━━━━━ EXTRACTED MATERIAL ━━━━━

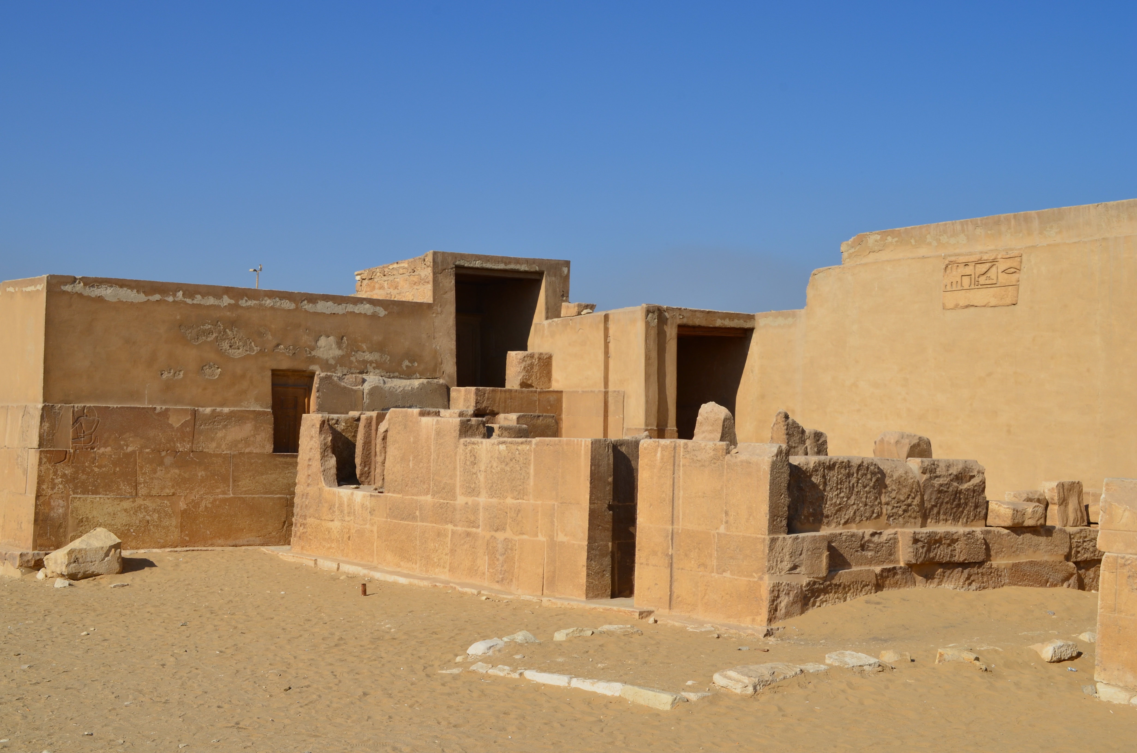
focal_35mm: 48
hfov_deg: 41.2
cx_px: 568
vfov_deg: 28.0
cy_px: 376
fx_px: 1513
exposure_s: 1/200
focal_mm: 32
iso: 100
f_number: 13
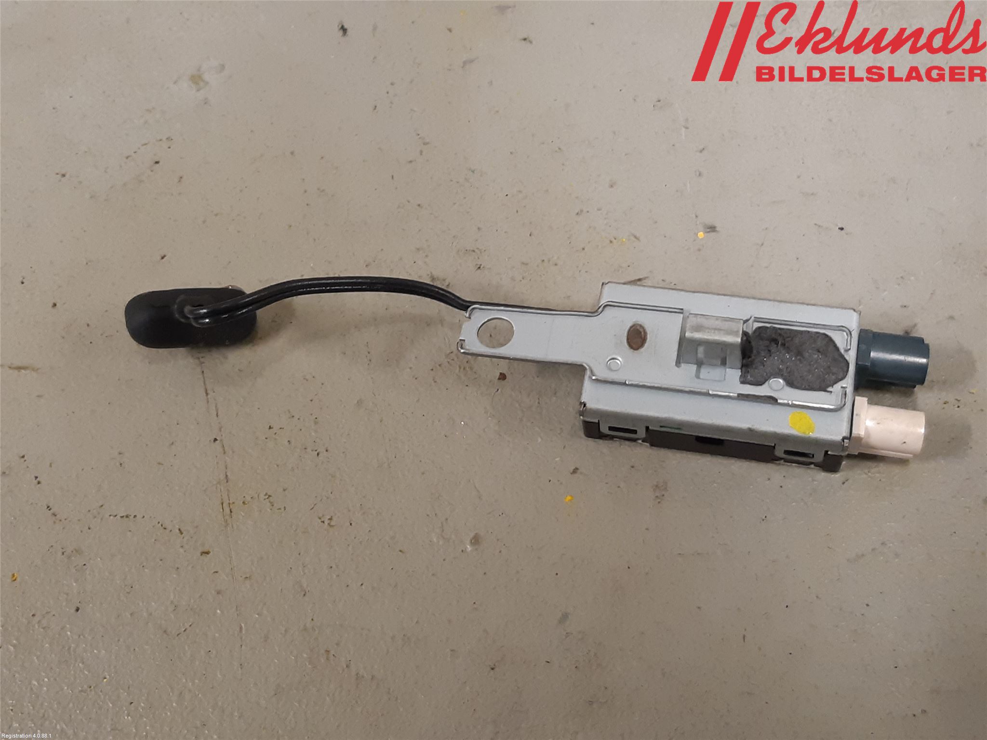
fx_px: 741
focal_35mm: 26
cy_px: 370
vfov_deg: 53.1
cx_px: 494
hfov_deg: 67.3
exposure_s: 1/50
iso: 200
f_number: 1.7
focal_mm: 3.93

━━━━━
━━━━━ EXTRACTED MATERIAL ━━━━━

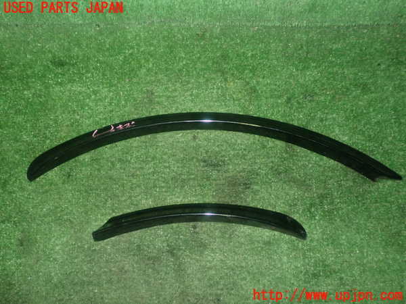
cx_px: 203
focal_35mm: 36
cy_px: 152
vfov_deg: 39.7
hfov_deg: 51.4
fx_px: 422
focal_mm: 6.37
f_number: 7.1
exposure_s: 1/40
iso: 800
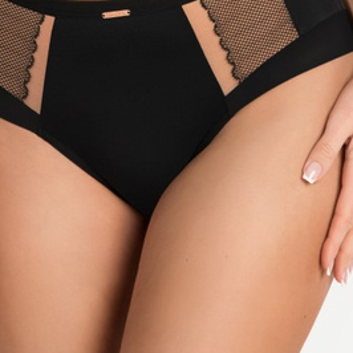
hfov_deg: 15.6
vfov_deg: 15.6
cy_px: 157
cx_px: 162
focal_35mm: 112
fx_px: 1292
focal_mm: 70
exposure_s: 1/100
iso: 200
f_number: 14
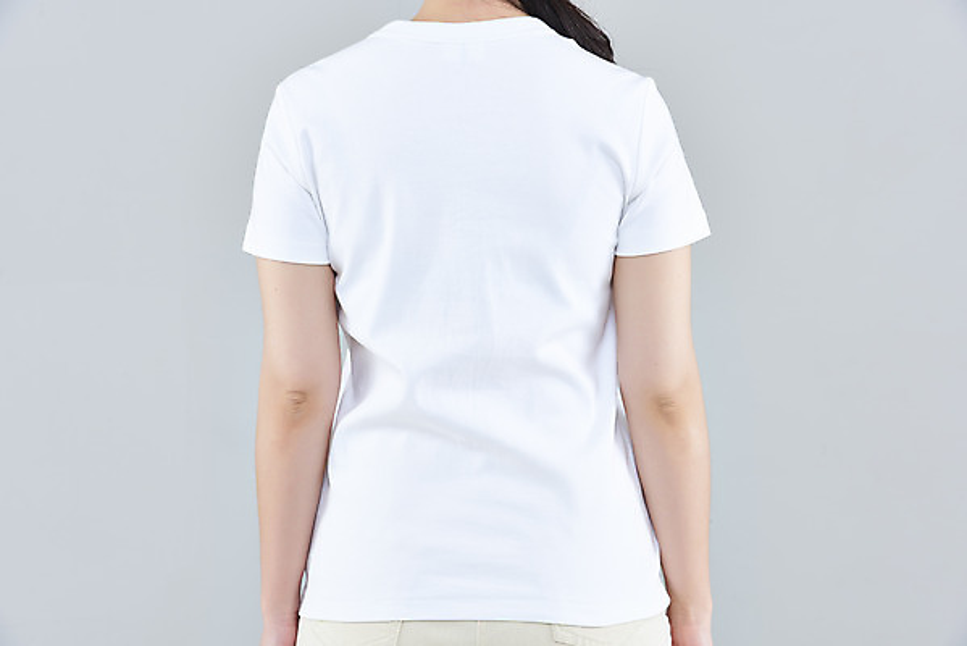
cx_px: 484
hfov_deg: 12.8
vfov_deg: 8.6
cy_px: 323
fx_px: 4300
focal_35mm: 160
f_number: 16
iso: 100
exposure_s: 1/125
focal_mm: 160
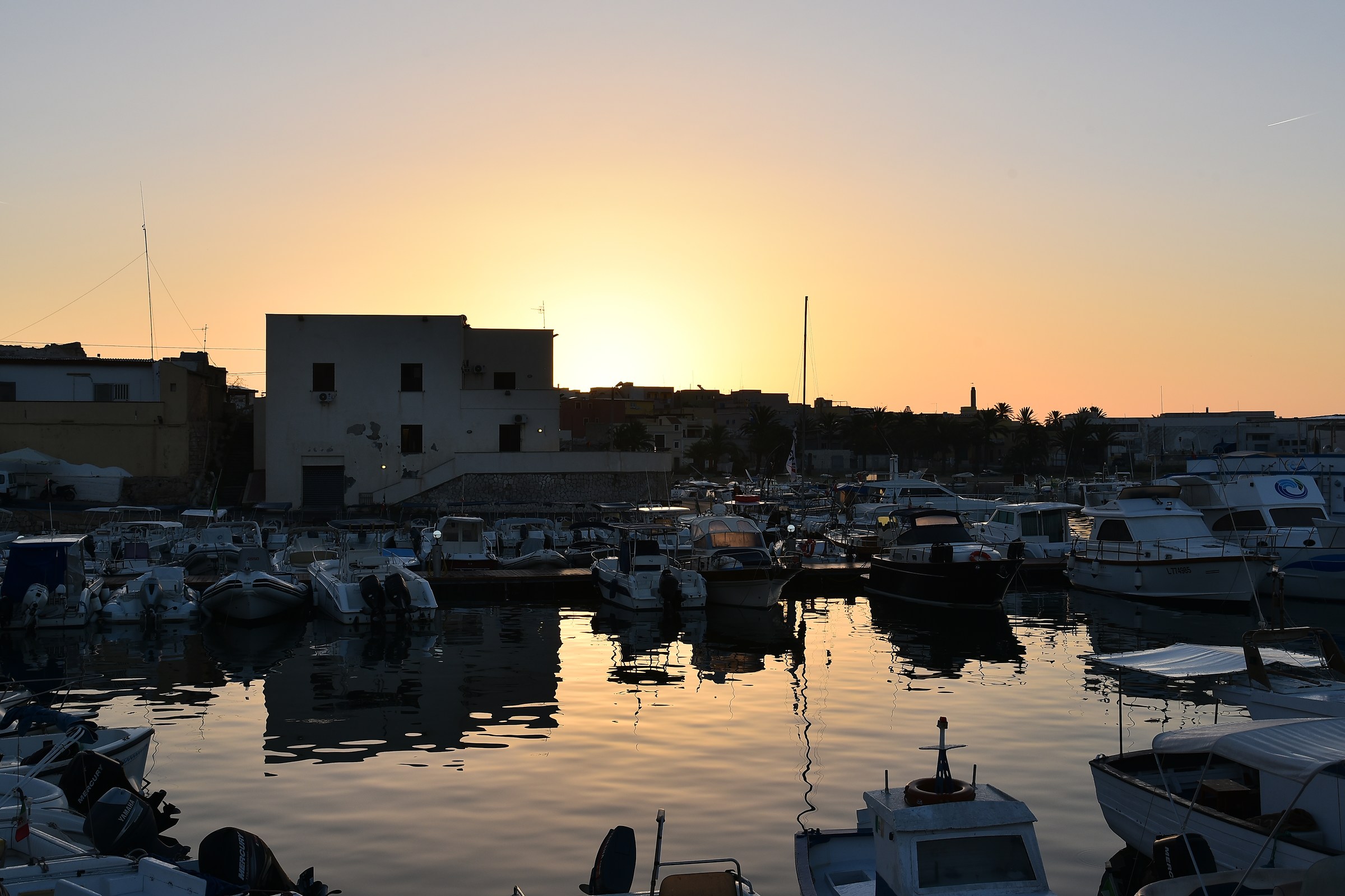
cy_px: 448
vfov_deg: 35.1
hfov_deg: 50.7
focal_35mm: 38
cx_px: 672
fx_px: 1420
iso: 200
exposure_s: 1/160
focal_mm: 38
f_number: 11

━━━━━

**TO-DO ITEM**
From the records above, copy exactly the stretch from the line holding "focal_35mm: 48" through the line holding "focal_mm: 3.93", both ends included, without the pictures.

**RESPONSE**
focal_35mm: 48
hfov_deg: 41.2
cx_px: 568
vfov_deg: 28.0
cy_px: 376
fx_px: 1513
exposure_s: 1/200
focal_mm: 32
iso: 100
f_number: 13
fx_px: 741
focal_35mm: 26
cy_px: 370
vfov_deg: 53.1
cx_px: 494
hfov_deg: 67.3
exposure_s: 1/50
iso: 200
f_number: 1.7
focal_mm: 3.93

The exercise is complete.